Most super-pro "designers" don't know php either. Or java. God forbid javascript. SOME know jQuery, SOME know Ruby. Most can edit a CSS file. That's not to say that none of them know php, but that's more backend grunt coding than what *most* "designers" are doing. Most "designers" are doing mockups in dreamweaver/Photoshop and then using slices to dump to a template file or machine-coded HTML. This method is infuriating if you actually DO any custom coding, because figuring out how they've mangled stuff together sometimes can be a true nightmare. Been there, done that.

I don't honestly know where to tell you to start, other than to encourage you NOT to use GoDaddy, for a lot of reasons. Politically, they support laws I dislike. Practically, I HATE their interface and their delays. I actually charge an additional fee if my customers have already started at GoDaddy and want to stay there, I hate it that much.

I personally prefer namecheap.com for my name hosting and my web hosting (even though people will tell you not to keep both in the same place, it's never been an issue for me.) Simple CPanel interface, fast, insanely cheap, DNS propagation within about 15 minutes usually. I currently host about 15 sites from an account that costs me sub-$75 yearly, and I'm sitting on LOTS of unused disk space and bandwidth, more than I'm using, in fact.

Learning wordpress takes a weekend. Then you can find dozens of free templates, pay for them, or learn to make them. I generally make the idea of my template in a program called Artisteer. Then I mangle it with a program called Stylizer. Then I make any minute changes in plaintext using Notepad++.
 
@OP

The technical advice you've been receiving here is fine. The rest is not.

Anyone can throw up the digital equivalent of a business card for a couple of hundred, which is what you appear to be aiming for. If that's what you want to do, fine. You'll just be one more cheap-ass web guy in a world of cheap-ass web guys - always fighting over scraps, never making a living, just making a buck.

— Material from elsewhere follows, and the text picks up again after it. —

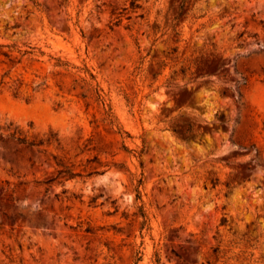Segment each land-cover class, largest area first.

OR you could learn a little about direct-response web design, SEO, PPC and other online and offline traffic generation methods and provide your customers with websites that WORK i.e. actually bring in business.

Now there's a novel idea.....
 
Doing web-design is more than just css/html.

You need to have experience with graphic design and be familiar with SEO.
 
Business owners need solutions to problems.


This is true. All business owners want cheap advertising that works. If you can provide that with a website they will knock your door down looking for your services.

I would recommend using WordPress and learning basic SEO. I've had the best response from a good looking WP site with SEO behind it.